- **PROBLEM REQUIREMENTS**
From the entries below, tally the lines with "LIST" in them and reply with that figure only.

- **DATA IN THIS EXERCISE**
•••••
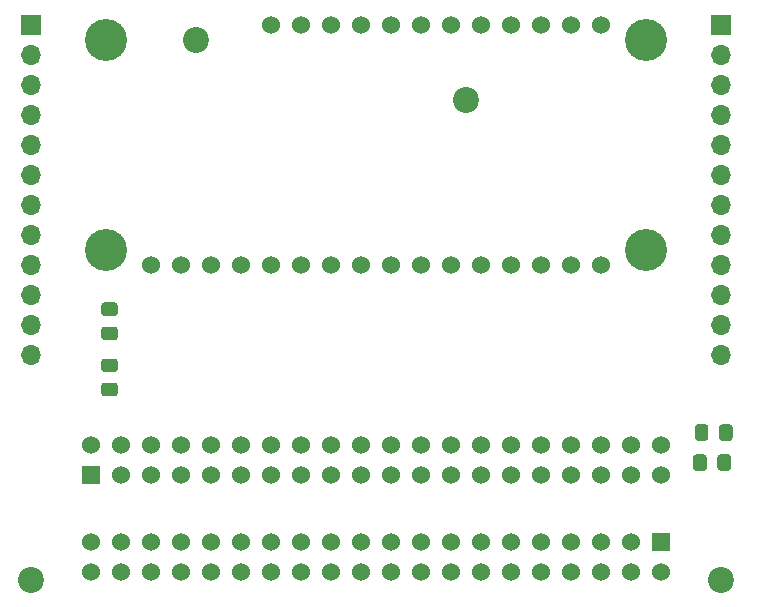
<source format=gts>
%TF.GenerationSoftware,KiCad,Pcbnew,(5.1.6)-1*%
%TF.CreationDate,2020-10-07T00:16:53+02:00*%
%TF.ProjectId,RPI_FEATHER,5250495f-4645-4415-9448-45522e6b6963,rev?*%
%TF.SameCoordinates,Original*%
%TF.FileFunction,Soldermask,Top*%
%TF.FilePolarity,Negative*%
%FSLAX46Y46*%
G04 Gerber Fmt 4.6, Leading zero omitted, Abs format (unit mm)*
G04 Created by KiCad (PCBNEW (5.1.6)-1) date 2020-10-07 00:16:53*
%MOMM*%
%LPD*%
G01*
G04 APERTURE LIST*
%ADD10C,2.200000*%
%ADD11C,1.524000*%
%ADD12R,1.524000X1.524000*%
%ADD13C,3.556000*%
%ADD14O,1.700000X1.700000*%
%ADD15R,1.700000X1.700000*%
G04 APERTURE END LIST*
D10*
%TO.C,REF34*%
X149662000Y-53779400D03*
%TD*%
%TO.C,REF33*%
X126802000Y-48699400D03*
%TD*%
%TO.C,REF11*%
X171252000Y-94419400D03*
%TD*%
%TO.C,REF22*%
X112832000Y-94419400D03*
%TD*%
D11*
%TO.C,PI2*%
X117912000Y-93784400D03*
X117912000Y-91244400D03*
X120452000Y-93784400D03*
X120452000Y-91244400D03*
X122992000Y-93784400D03*
X122992000Y-91244400D03*
X125532000Y-93784400D03*
X125532000Y-91244400D03*
X128072000Y-93784400D03*
X128072000Y-91244400D03*
X130612000Y-93784400D03*
X130612000Y-91244400D03*
X133152000Y-93784400D03*
X133152000Y-91244400D03*
X135692000Y-93784400D03*
X135692000Y-91244400D03*
X138232000Y-93784400D03*
X138232000Y-91244400D03*
X140772000Y-93784400D03*
X140772000Y-91244400D03*
X143312000Y-93784400D03*
X143312000Y-91244400D03*
X145852000Y-93784400D03*
X145852000Y-91244400D03*
X148392000Y-93784400D03*
X148392000Y-91244400D03*
X150932000Y-93784400D03*
X150932000Y-91244400D03*
X153472000Y-93784400D03*
X153472000Y-91244400D03*
X156012000Y-93784400D03*
X156012000Y-91244400D03*
X158552000Y-93784400D03*
X158552000Y-91244400D03*
X161092000Y-93784400D03*
X161092000Y-91244400D03*
X163632000Y-93784400D03*
X163632000Y-91244400D03*
X166172000Y-93784400D03*
D12*
X166172000Y-91244400D03*
%TD*%
D13*
%TO.C,U1*%
X164902000Y-66479400D03*
X119182000Y-66479400D03*
X164902000Y-48699400D03*
X119182000Y-48699400D03*
D11*
X161092000Y-47429400D03*
X158552000Y-47429400D03*
X156012000Y-47429400D03*
X153472000Y-47429400D03*
X150932000Y-47429400D03*
X148392000Y-47429400D03*
X145852000Y-47429400D03*
X143312000Y-47429400D03*
X140772000Y-47429400D03*
X138232000Y-47429400D03*
X135692000Y-47429400D03*
X133152000Y-47429400D03*
X161092000Y-67749400D03*
X158552000Y-67749400D03*
X156012000Y-67749400D03*
X153472000Y-67749400D03*
X150932000Y-67749400D03*
X148392000Y-67749400D03*
X145852000Y-67749400D03*
X143312000Y-67749400D03*
X140772000Y-67749400D03*
X138232000Y-67749400D03*
X135692000Y-67749400D03*
X133152000Y-67749400D03*
X130612000Y-67749400D03*
X128072000Y-67749400D03*
X125532000Y-67749400D03*
X122992000Y-67749400D03*
%TD*%
D12*
%TO.C,PI1*%
X117912000Y-85529400D03*
D11*
X117912000Y-82989400D03*
X120452000Y-85529400D03*
X120452000Y-82989400D03*
X122992000Y-85529400D03*
X122992000Y-82989400D03*
X125532000Y-85529400D03*
X125532000Y-82989400D03*
X128072000Y-85529400D03*
X128072000Y-82989400D03*
X130612000Y-85529400D03*
X130612000Y-82989400D03*
X133152000Y-85529400D03*
X133152000Y-82989400D03*
X135692000Y-85529400D03*
X135692000Y-82989400D03*
X138232000Y-85529400D03*
X138232000Y-82989400D03*
X140772000Y-85529400D03*
X140772000Y-82989400D03*
X143312000Y-85529400D03*
X143312000Y-82989400D03*
X145852000Y-85529400D03*
X145852000Y-82989400D03*
X148392000Y-85529400D03*
X148392000Y-82989400D03*
X150932000Y-85529400D03*
X150932000Y-82989400D03*
X153472000Y-85529400D03*
X153472000Y-82989400D03*
X156012000Y-85529400D03*
X156012000Y-82989400D03*
X158552000Y-85529400D03*
X158552000Y-82989400D03*
X161092000Y-85529400D03*
X161092000Y-82989400D03*
X163632000Y-85529400D03*
X163632000Y-82989400D03*
X166172000Y-85529400D03*
X166172000Y-82989400D03*
%TD*%
%TO.C,R1*%
G36*
G01*
X119026999Y-75704400D02*
X119927001Y-75704400D01*
G75*
G02*
X120177000Y-75954399I0J-249999D01*
G01*
X120177000Y-76604401D01*
G75*
G02*
X119927001Y-76854400I-249999J0D01*
G01*
X119026999Y-76854400D01*
G75*
G02*
X118777000Y-76604401I0J249999D01*
G01*
X118777000Y-75954399D01*
G75*
G02*
X119026999Y-75704400I249999J0D01*
G01*
G37*
G36*
G01*
X119026999Y-77754400D02*
X119927001Y-77754400D01*
G75*
G02*
X120177000Y-78004399I0J-249999D01*
G01*
X120177000Y-78654401D01*
G75*
G02*
X119927001Y-78904400I-249999J0D01*
G01*
X119026999Y-78904400D01*
G75*
G02*
X118777000Y-78654401I0J249999D01*
G01*
X118777000Y-78004399D01*
G75*
G02*
X119026999Y-77754400I249999J0D01*
G01*
G37*
%TD*%
%TO.C,R2*%
G36*
G01*
X119026999Y-73004400D02*
X119927001Y-73004400D01*
G75*
G02*
X120177000Y-73254399I0J-249999D01*
G01*
X120177000Y-73904401D01*
G75*
G02*
X119927001Y-74154400I-249999J0D01*
G01*
X119026999Y-74154400D01*
G75*
G02*
X118777000Y-73904401I0J249999D01*
G01*
X118777000Y-73254399D01*
G75*
G02*
X119026999Y-73004400I249999J0D01*
G01*
G37*
G36*
G01*
X119026999Y-70954400D02*
X119927001Y-70954400D01*
G75*
G02*
X120177000Y-71204399I0J-249999D01*
G01*
X120177000Y-71854401D01*
G75*
G02*
X119927001Y-72104400I-249999J0D01*
G01*
X119026999Y-72104400D01*
G75*
G02*
X118777000Y-71854401I0J249999D01*
G01*
X118777000Y-71204399D01*
G75*
G02*
X119026999Y-70954400I249999J0D01*
G01*
G37*
%TD*%
%TO.C,D1*%
G36*
G01*
X169032000Y-82427401D02*
X169032000Y-81527399D01*
G75*
G02*
X169281999Y-81277400I249999J0D01*
G01*
X169932001Y-81277400D01*
G75*
G02*
X170182000Y-81527399I0J-249999D01*
G01*
X170182000Y-82427401D01*
G75*
G02*
X169932001Y-82677400I-249999J0D01*
G01*
X169281999Y-82677400D01*
G75*
G02*
X169032000Y-82427401I0J249999D01*
G01*
G37*
G36*
G01*
X171082000Y-82427401D02*
X171082000Y-81527399D01*
G75*
G02*
X171331999Y-81277400I249999J0D01*
G01*
X171982001Y-81277400D01*
G75*
G02*
X172232000Y-81527399I0J-249999D01*
G01*
X172232000Y-82427401D01*
G75*
G02*
X171982001Y-82677400I-249999J0D01*
G01*
X171331999Y-82677400D01*
G75*
G02*
X171082000Y-82427401I0J249999D01*
G01*
G37*
%TD*%
%TO.C,R3*%
G36*
G01*
X168890000Y-84963401D02*
X168890000Y-84063399D01*
G75*
G02*
X169139999Y-83813400I249999J0D01*
G01*
X169790001Y-83813400D01*
G75*
G02*
X170040000Y-84063399I0J-249999D01*
G01*
X170040000Y-84963401D01*
G75*
G02*
X169790001Y-85213400I-249999J0D01*
G01*
X169139999Y-85213400D01*
G75*
G02*
X168890000Y-84963401I0J249999D01*
G01*
G37*
G36*
G01*
X170940000Y-84963401D02*
X170940000Y-84063399D01*
G75*
G02*
X171189999Y-83813400I249999J0D01*
G01*
X171840001Y-83813400D01*
G75*
G02*
X172090000Y-84063399I0J-249999D01*
G01*
X172090000Y-84963401D01*
G75*
G02*
X171840001Y-85213400I-249999J0D01*
G01*
X171189999Y-85213400D01*
G75*
G02*
X170940000Y-84963401I0J249999D01*
G01*
G37*
%TD*%
D14*
%TO.C,J1*%
X171252000Y-75369400D03*
X171252000Y-72829400D03*
X171252000Y-70289400D03*
X171252000Y-67749400D03*
X171252000Y-65209400D03*
X171252000Y-62669400D03*
X171252000Y-60129400D03*
X171252000Y-57589400D03*
X171252000Y-55049400D03*
X171252000Y-52509400D03*
X171252000Y-49969400D03*
D15*
X171252000Y-47429400D03*
%TD*%
%TO.C,J2*%
X112832000Y-47429400D03*
D14*
X112832000Y-49969400D03*
X112832000Y-52509400D03*
X112832000Y-55049400D03*
X112832000Y-57589400D03*
X112832000Y-60129400D03*
X112832000Y-62669400D03*
X112832000Y-65209400D03*
X112832000Y-67749400D03*
X112832000Y-70289400D03*
X112832000Y-72829400D03*
X112832000Y-75369400D03*
%TD*%
M02*

</source>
•••••
- **ANSWER SECTION**
2